Whitesnake, meanwhile, became last year's most surprising hard-rock hit at least partially because it sounds a lot like Zeppelin, Last summer. John David Kalodner, who is Whitesnake's A&R rep, said, "Whitesnake is selling because of the quality of the record and the lack of a Led Zeppelin record in the marketplace. The kids really like records that sound like Led Zeppelin, so they'll buy anything that's close." Kalodner now says that he's unsure if the young record buyers are aware of Zeppelin's influence on bands like Whitesnake and Kingdom Come. "Obviously it's the same sort of music," he says, "but I don't know if seventeen-year-old kids make that comparison." Nonetheless, the sound remains the same: lucrative. (White-snake singer David Coverdale declined to be interviewed for this story; a spokesman for Coverdale says the singer was irritated by a recent story in Rolling Stone in which Robert Plant called Whitesnake a "Led Zeppelin clone.")

So why did Led Zeppelin, which seldom had its records played on AM radio and probably sounds like sludge to many casual listeners, become so influential? You could say it's partly because of nostalgia, but in this case it's nostalgia that cuts in different ways at once: if it's reasonable to call Zeppelin the first band of the Seventies, the band that ushered in the heavier, gloomier, more ponderous music of that era, it's just as easy to dub it the last band of the Sixties, the final glorious moment fora community of starry-eyed dreamers bound together by music. Led Zeppelin in many ways marked a dividing line in rock history - but with the unbearable heaviness of its sound, the often surprising finesse of Jimmy Page's arrangements and production and the mystical yisions in Robert Plant's lyrics, the band appealed to listeners on both sides of that dividing line.

"They balance that hard-rock edge with being ethereal," says Lee Abrams. "And when I probe people and ask them about why they're so into Zeppelin, it always gets to that. They have that hard edge, but they don't drive you nuts. They're sort of cosmic at the same time, and it's a balance that people really like."

Or you could ask a few fans about Zeppelin - fans like Wayne Hussey, lead vocalist for the Mission U.K. His band recently enlisted Zeppelin bassist-keyboardist John Paul Jones to produce its upcoming album. "I think, essentially, they were a band," says Hussey, "and everything they did came across as a band. They got self-indulgent at times, but they wrote great songs, and when they performed them as a band, the power of it really came across."

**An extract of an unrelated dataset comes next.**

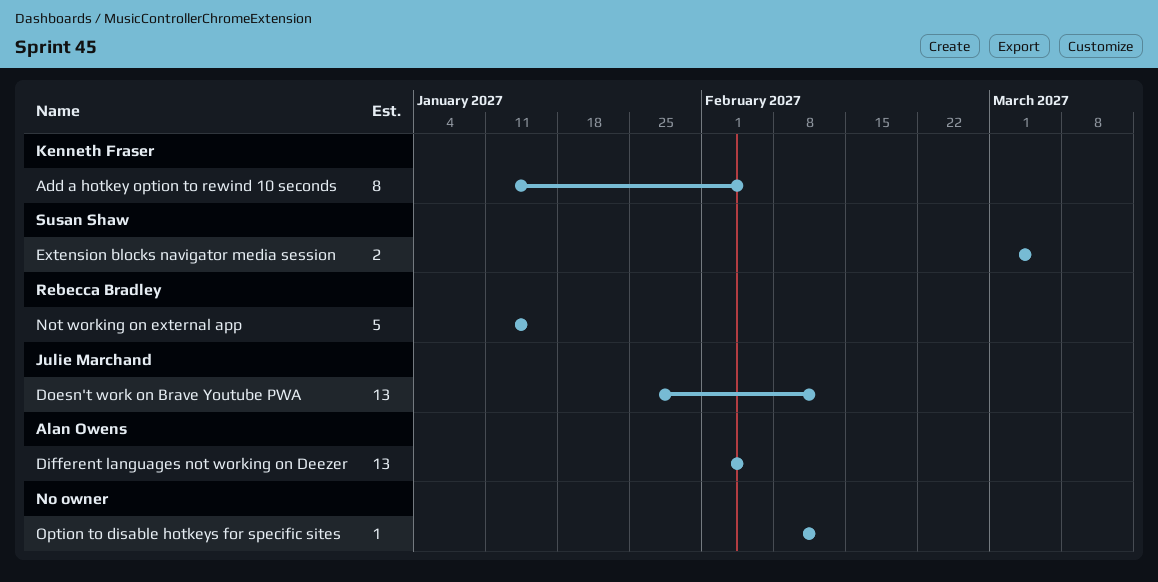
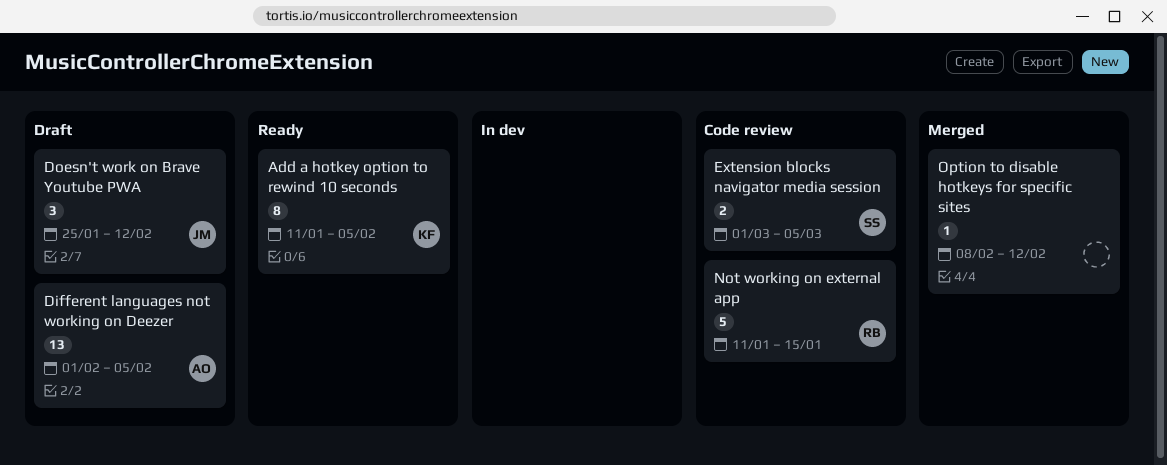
Doesn't work on Brave Youtube PWA, estimate: 13 -> 3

Mitch Easter, the leader of Let's Active, who is also a noted producer, became a Zeppelin fan for life around the time of Physical Graffiti. "We started this sorta crusade when Let's Active first toured," he says, "playing 'Black Dog' and stuff when we'd go to do interviews at college radio stations. It was really outrageous to do that back then, but it was good fun, and there was no denying that those records were powerful and cool. And we also did 'The Rover' and 'Dancing Days' in concert for a while. Every few shows we'd get a New Wave-diehard type who just didn't get it, who'd say, 'What are you doing, man?' like it's a sacrilege. But most people really dig it, you know."

Ian Astbury became a fan of Zeppelin when Liverpool clubs started playing Seventies hard rock around 1980, when punk began to fade: "I think they're probably the greatest British live rock band," he says. "The one that had a real mystique, a real aura and presence about the band. It wasn't like a band; it was like some kind of moving spiritual roadshow. Led Zeppelin were a major influence on the Cult - I mean, we feel like the new generation, ourselves and the Mission and other new bands. I guess we feel like the new, shall we say, golden gods." He laughs. "If anybody reads that, they're gonna go, 'Oh, what an asshole.' But it kinda feels that way, and it's great."

Still, Astbury admits that one event could give all the new golden gods a real run for their money. "I'll tell you one thing," he says. "If Zeppelin ever did a reunion tour, that'd be the biggest challenge for any of our lot. Led Zeppelin, you can't compete with them."